> [What this task involves]: Search the entries for the word "Left". Copy every line where it turns up.
* * *
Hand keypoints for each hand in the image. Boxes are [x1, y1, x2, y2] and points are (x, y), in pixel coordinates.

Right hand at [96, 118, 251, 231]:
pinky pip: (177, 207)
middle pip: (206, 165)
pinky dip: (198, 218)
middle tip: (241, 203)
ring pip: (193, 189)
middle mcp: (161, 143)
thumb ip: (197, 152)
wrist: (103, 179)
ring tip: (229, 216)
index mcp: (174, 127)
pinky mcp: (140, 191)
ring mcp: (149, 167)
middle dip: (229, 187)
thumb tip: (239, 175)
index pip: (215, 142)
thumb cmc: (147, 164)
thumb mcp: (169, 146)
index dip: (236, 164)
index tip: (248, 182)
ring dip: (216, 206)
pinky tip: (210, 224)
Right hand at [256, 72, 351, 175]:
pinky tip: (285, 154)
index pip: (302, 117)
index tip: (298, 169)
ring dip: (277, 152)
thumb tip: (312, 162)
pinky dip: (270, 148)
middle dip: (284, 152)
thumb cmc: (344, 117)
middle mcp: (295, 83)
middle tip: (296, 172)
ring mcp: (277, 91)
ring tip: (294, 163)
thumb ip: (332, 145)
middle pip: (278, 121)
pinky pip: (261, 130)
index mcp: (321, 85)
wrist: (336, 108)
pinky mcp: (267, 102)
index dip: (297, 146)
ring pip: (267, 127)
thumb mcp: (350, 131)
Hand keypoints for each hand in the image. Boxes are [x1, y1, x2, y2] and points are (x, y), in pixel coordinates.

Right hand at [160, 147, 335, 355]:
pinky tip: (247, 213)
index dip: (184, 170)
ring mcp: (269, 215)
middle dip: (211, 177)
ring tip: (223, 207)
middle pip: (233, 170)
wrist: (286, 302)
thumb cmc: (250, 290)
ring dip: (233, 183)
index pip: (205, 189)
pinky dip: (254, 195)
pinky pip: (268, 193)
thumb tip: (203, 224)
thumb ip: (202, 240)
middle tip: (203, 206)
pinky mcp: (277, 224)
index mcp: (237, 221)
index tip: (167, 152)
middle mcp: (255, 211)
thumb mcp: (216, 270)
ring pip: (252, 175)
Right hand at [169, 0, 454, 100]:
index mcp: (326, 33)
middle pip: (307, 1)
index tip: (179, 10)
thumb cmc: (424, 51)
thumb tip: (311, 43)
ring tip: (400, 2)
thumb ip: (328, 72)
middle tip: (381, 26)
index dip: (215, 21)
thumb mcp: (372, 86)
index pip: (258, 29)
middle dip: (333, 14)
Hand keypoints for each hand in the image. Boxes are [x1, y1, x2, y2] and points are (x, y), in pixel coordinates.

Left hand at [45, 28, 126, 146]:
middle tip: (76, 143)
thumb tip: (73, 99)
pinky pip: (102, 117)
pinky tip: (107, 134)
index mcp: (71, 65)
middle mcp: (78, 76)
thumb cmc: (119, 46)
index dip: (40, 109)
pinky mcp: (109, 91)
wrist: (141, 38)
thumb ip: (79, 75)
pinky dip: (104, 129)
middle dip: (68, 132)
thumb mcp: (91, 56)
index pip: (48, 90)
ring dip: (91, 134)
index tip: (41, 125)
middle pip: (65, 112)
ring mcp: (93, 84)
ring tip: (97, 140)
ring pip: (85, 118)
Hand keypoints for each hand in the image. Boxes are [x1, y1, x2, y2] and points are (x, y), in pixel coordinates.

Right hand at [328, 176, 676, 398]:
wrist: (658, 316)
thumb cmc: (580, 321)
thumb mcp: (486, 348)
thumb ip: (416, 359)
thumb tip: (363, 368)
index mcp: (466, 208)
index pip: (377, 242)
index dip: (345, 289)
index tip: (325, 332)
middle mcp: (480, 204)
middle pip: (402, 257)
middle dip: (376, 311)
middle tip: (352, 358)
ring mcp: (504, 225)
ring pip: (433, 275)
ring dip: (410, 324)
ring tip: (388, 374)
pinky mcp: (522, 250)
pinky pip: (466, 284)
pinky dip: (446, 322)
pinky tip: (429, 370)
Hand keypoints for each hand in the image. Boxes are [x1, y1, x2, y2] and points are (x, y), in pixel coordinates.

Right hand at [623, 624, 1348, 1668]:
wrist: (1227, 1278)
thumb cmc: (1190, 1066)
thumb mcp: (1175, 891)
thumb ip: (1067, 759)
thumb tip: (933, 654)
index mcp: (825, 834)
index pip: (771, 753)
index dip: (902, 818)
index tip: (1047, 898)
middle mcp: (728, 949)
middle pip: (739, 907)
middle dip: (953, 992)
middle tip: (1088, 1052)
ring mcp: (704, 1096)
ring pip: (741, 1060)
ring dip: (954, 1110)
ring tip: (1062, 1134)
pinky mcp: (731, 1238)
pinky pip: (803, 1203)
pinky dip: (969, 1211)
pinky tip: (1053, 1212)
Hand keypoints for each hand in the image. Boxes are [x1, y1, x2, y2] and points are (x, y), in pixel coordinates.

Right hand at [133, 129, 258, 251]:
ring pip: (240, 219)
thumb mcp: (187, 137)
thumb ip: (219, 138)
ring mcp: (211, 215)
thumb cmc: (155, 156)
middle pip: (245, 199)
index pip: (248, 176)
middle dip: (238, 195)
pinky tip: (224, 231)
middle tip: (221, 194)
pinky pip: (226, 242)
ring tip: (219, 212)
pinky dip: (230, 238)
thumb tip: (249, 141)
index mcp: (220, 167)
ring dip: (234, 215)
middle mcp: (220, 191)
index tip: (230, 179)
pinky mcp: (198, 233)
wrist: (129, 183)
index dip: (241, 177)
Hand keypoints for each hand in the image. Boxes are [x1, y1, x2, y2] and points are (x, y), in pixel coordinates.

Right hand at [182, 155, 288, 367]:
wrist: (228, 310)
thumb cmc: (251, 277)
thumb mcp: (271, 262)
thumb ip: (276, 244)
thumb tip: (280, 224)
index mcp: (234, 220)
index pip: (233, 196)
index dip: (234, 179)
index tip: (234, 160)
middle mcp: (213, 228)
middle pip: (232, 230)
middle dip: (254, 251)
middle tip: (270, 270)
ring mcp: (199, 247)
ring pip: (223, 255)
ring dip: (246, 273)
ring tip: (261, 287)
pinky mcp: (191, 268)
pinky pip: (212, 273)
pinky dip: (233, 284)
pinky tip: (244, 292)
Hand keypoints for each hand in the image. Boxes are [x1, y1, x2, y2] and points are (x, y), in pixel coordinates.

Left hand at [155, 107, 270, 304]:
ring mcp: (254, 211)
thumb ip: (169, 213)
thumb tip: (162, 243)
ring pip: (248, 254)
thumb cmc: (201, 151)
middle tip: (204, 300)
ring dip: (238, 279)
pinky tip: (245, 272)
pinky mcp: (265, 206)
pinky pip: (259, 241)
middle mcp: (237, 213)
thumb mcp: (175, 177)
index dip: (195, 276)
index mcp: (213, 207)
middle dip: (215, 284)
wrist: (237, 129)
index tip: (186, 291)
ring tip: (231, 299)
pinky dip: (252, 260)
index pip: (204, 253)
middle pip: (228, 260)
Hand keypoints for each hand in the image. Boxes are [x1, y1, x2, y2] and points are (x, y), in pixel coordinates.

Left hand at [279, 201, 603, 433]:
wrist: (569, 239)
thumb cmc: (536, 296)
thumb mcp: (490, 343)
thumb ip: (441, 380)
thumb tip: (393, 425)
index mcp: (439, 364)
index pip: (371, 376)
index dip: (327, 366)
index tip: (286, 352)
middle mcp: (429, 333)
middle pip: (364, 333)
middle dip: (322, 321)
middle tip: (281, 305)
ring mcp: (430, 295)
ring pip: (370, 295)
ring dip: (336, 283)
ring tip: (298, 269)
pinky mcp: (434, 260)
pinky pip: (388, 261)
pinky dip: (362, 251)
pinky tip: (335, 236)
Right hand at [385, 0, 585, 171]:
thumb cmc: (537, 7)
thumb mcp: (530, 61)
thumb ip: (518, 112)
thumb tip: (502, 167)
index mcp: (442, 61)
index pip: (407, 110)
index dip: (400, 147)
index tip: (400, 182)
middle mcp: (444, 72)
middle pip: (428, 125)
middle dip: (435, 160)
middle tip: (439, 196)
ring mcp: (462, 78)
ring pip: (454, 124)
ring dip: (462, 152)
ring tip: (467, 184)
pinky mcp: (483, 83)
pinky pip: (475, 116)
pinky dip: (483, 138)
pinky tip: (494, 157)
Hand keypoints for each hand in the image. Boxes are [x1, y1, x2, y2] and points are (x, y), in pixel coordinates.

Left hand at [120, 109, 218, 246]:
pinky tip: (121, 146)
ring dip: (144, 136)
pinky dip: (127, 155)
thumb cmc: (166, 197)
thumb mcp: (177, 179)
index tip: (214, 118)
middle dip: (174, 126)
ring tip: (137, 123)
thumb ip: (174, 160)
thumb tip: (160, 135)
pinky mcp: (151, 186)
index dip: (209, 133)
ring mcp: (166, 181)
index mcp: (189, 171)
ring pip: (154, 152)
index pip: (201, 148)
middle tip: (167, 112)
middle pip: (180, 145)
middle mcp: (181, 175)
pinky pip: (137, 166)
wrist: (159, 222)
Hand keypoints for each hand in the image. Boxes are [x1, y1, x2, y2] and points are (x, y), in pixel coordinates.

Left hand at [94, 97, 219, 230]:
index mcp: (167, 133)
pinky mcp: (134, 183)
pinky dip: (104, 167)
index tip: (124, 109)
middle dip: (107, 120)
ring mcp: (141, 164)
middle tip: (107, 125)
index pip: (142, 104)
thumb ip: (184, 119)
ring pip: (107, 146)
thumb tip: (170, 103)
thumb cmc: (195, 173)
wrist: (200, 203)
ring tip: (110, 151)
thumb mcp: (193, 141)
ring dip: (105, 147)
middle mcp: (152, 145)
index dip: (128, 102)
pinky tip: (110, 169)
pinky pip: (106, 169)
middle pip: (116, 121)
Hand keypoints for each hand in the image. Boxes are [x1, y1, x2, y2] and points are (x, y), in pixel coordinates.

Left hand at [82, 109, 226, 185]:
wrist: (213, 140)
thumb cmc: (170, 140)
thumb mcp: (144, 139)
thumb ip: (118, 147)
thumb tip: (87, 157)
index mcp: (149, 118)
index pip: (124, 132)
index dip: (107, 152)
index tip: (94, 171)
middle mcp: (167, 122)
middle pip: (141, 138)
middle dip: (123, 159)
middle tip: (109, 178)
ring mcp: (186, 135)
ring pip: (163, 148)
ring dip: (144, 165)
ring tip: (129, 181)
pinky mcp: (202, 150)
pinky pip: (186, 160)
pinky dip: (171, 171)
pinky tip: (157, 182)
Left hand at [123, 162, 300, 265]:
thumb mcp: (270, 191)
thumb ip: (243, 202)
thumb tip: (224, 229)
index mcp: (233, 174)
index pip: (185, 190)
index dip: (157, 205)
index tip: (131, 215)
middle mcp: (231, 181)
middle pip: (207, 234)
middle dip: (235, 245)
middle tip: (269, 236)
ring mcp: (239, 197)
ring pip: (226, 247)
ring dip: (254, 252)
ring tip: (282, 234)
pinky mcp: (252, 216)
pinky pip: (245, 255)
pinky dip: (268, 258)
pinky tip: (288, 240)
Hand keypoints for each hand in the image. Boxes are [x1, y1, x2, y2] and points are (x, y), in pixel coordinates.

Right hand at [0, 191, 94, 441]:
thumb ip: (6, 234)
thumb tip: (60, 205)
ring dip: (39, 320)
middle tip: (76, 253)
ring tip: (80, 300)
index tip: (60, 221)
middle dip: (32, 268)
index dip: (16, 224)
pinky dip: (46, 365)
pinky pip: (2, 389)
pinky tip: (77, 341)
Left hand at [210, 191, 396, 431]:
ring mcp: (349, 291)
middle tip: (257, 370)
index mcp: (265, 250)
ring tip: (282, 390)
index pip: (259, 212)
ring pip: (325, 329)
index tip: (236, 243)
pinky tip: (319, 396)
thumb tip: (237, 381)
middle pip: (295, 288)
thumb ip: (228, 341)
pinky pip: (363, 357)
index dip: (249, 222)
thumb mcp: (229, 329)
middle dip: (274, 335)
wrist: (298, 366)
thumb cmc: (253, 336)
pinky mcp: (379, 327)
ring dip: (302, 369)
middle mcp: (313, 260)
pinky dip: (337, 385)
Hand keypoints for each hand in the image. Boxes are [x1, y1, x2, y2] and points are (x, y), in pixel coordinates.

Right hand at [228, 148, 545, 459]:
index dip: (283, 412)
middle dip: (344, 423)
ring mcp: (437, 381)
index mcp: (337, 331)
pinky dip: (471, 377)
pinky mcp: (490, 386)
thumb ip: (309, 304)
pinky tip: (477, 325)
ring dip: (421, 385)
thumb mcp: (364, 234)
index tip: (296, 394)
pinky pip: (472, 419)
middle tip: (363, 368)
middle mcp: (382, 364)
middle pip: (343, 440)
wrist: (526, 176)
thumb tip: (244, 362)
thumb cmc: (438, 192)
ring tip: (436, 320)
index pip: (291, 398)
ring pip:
* * *
> [Result]:
Left hand at [45, 28, 126, 146]:
Left hand at [155, 107, 270, 304]:
Left hand at [279, 201, 603, 433]:
Left hand at [120, 109, 218, 246]:
Left hand at [94, 97, 219, 230]:
Left hand at [82, 109, 226, 185]:
Left hand at [123, 162, 300, 265]:
Left hand at [210, 191, 396, 431]:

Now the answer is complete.